The Caribbean: learning from our own history

When the Caribbean moved toward independence in the 1950s and 60s, the world economy was in a regulatory phase.

  • The local citizen was prioritised over colonial economic interests.
  • Visionary leaders like Dr Eric Williams (T&T), Sir Grantley Adams (Barbados), and Sir Alexander Bustamante (Jamaica) adhered to a socialised form of capitalism, with:

o Strong public education systems

o Free or affordable healthcare

o National pride in uplifting workers, families, and the poor

Policies ensured that foreign investors paid their fair share, and national wealth was reinvested in the people.

This social vision made independence possible, even amid challenging economic conditions. Today, the very social protections they fought for are crumbling. Since adopting deregulated economic models from the 1980s onward—privatising industries, lowering corporate taxes, weakening social safety nets—Trinidad and Tobago has seen widening inequality, declining healthcare and education systems, and the breakdown of the moral fabric that once bound our families and communities.

Look around:

  • Public hospitals struggle with basic supplies.
  • The cost of university education and limited employment opportunities have led to declining enrolment over the last ten years.
  • Private security guards have replaced strong communities and public policing.
  • Many young people now believe the only path to success is through hustle or migration.

This was not the dream of our foreparents. But with major economies now protecting their borders, the brain drain from the Caribbean may begin to slow.

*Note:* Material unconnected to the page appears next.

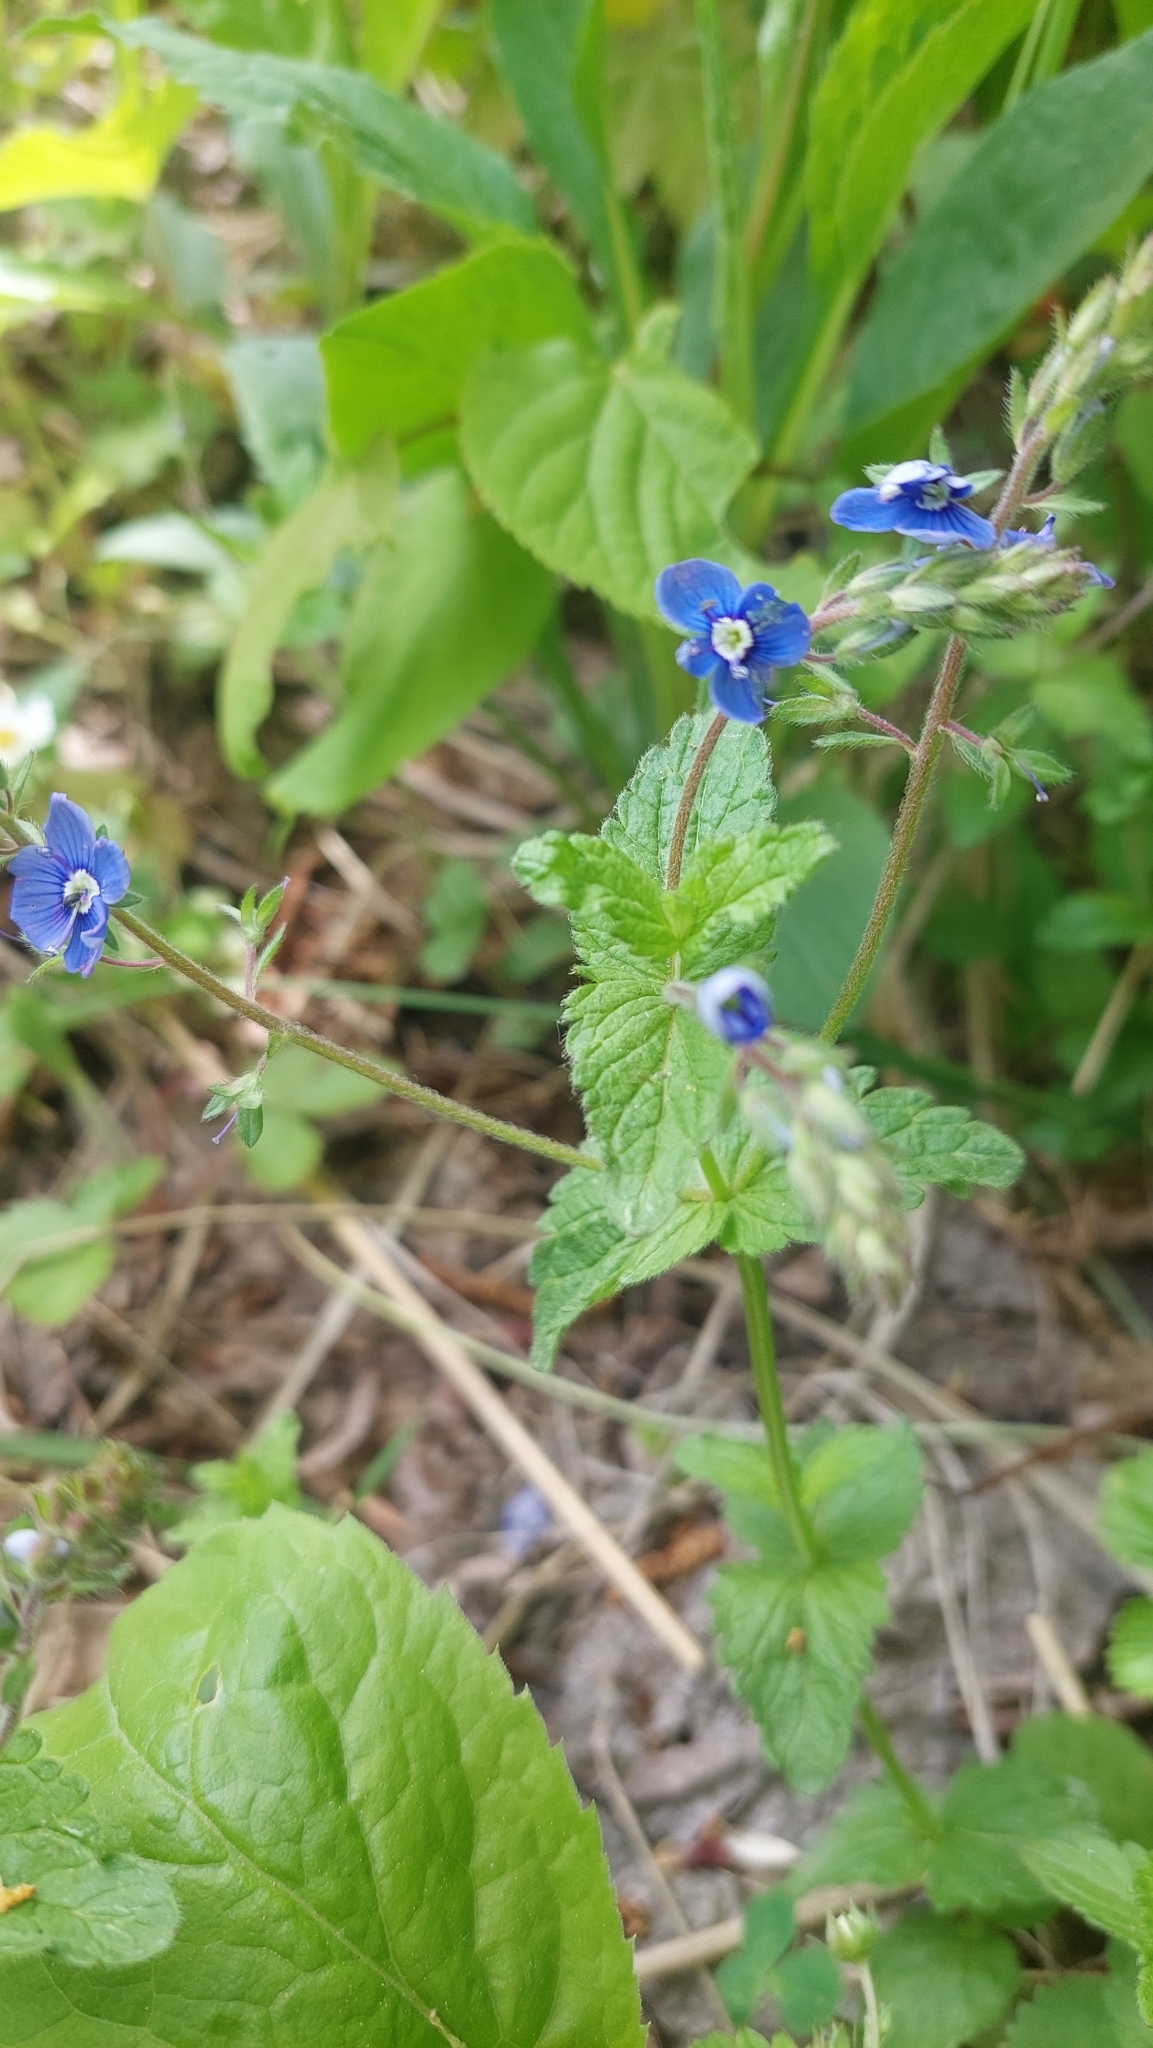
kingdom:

Late liberal capitalism: the heart of the crisis

Pope Francis, in his 2015 speech in Bolivia, put it starkly:

Today the scientific community realises what the poor have long told us: harm, perhaps irreversible harm, is being done to the ecosystem … Behind all this pain is the stench of what Basil of Caesarea called ‘the dung of the devil’—an unfettered pursuit of money that ruins society, enslaves people, and endangers our common home.

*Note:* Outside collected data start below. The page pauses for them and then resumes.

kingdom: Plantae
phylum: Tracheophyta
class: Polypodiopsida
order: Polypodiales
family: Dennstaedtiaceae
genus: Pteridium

He was not alone. Pope Benedict XVI, speaking at Aparecida (2007), warned that both capitalism and Marxism, when stripped of moral foundations, fail to create just societies. Structures alone cannot save us.

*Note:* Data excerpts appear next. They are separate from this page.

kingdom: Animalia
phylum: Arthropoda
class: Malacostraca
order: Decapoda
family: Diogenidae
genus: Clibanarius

At the heart of this crisis lies the idolisation of profit over people and the loss of a moral vision for the common good.

A new hope: a new path forward

The global economy’s swing back toward regulation is a profound opportunity for Trinidad and Tobago. Like the 1960s, it won’t be easy in many ways, but if we find courage and act with determination, we will build character, resilience, and national identity.

We can:

  • Rethink national policies to favour local industries over global corporations.
  • Balance the protection of workers with strong job creation.
  • Introduce progressive taxation to fund universal healthcare, education, and the integral development of our people.
  • Support community development, not just corporate expansion.
  • Embed a moral economy, where the dignity of every citizen matters more than quarterly profits.
  • Be neighbourly again—see each person as a brother or sister, and care for them.
  • Recognise that the individual islands of the Caribbean cannot do it alone. We need each other to ensure food security and create economies of scale to provide a buffer to the external world. Here, we must do much better than our foreparents. They crumbled into individualism and nationalism. This means seeing the whole as greater than the part—the region as greater than the individual nation.

We do not need to copy the past blindly. We can take the playbook of our founding fathers, adapt it to today’s realities, and build a new Socialised Capitalism 3.0—one that encourages healthy profit while closing the gap between rich and poor, and protecting our national soul while committing to a regional outlook.

This is not a dream. It is a path made possible by the deep shifts already underway. If we have courage, clarity, and moral conviction, we can navigate this change of era and find hope on the other side. The choice and the hope are ours.

 

Key Message:

We stand at a crossroads, as our ancestors once did. The waters are turbulent, but not uncharted.

Action Step:

We need to decide: will we continue to lament the changing tides, or will we learn to read the currents and sail toward a more just and human future?